Antoine « dialogue » avec son patron américain comme un enfant qui lirait des phrases issues de son cours d’anglais. Avec Kyoko, son amante japonaise, tout échange est définitivement impossible. La conversation la plus profonde sur sa désertion du domicile conjugal du titre, Antoine l’a avec son beau père, « entre hommes ».
Antoine et Christine ne sont pas loin de se parler, parfois. Lorsque Antoine rentre à la maison, Christine l’accueille déguisée en geisha. « Je sais tout de ton histoire avec la fille japonaise » lance-t-elle, au bord des larmes. La discussion ne va pas beaucoup plus loin : Antoine ne sait pas entendre sa femme.
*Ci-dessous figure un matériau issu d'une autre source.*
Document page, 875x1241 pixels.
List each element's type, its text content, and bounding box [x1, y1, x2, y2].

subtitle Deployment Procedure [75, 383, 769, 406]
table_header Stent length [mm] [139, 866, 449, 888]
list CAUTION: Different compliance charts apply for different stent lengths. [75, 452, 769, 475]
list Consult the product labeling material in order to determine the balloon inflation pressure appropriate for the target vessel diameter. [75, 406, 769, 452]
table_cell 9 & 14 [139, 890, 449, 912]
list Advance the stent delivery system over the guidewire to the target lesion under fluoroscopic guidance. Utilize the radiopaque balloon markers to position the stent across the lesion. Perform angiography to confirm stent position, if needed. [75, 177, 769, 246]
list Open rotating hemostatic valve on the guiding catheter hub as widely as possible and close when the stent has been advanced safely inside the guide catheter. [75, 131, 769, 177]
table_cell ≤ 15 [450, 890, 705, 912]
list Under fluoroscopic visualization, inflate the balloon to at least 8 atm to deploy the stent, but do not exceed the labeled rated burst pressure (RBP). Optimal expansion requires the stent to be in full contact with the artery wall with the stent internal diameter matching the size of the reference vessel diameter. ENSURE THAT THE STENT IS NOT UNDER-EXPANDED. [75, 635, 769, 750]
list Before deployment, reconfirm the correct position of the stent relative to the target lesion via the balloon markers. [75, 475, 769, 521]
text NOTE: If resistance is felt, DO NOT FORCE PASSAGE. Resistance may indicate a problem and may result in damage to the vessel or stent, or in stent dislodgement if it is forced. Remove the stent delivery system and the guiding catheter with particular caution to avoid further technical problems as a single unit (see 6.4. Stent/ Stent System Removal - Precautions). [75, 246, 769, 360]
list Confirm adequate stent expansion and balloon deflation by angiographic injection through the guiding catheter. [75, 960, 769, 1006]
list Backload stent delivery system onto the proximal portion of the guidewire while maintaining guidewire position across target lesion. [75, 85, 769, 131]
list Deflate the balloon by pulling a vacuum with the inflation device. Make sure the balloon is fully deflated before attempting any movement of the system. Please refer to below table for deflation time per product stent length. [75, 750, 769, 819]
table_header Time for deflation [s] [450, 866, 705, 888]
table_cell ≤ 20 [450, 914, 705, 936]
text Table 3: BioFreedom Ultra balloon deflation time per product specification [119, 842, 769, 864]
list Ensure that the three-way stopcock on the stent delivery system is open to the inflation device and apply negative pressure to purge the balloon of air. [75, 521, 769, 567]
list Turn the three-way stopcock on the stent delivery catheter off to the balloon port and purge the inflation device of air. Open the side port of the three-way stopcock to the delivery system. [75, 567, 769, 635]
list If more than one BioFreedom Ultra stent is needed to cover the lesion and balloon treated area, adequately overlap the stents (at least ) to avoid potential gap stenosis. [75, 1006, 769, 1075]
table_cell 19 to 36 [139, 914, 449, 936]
Il ne rentre définitivement que lorsque Kyoko le quitte. Le couple se rabiboche on ne sait trop comment.
Film charnière par définition, Domicile Conjugal existe dans l’histoire du couple entre Baisers volés (l’idylle) et L’Amour en fuite (le bilan). Truffaut commence à s’interroger sur le point de chute de son personnage phare. On y parle sans doute beaucoup plus d’Antoine que de Christine, mais le long-métrage marque un changement de regard du réalisateur sur son alter ego. Et peut-être un début de différenciation.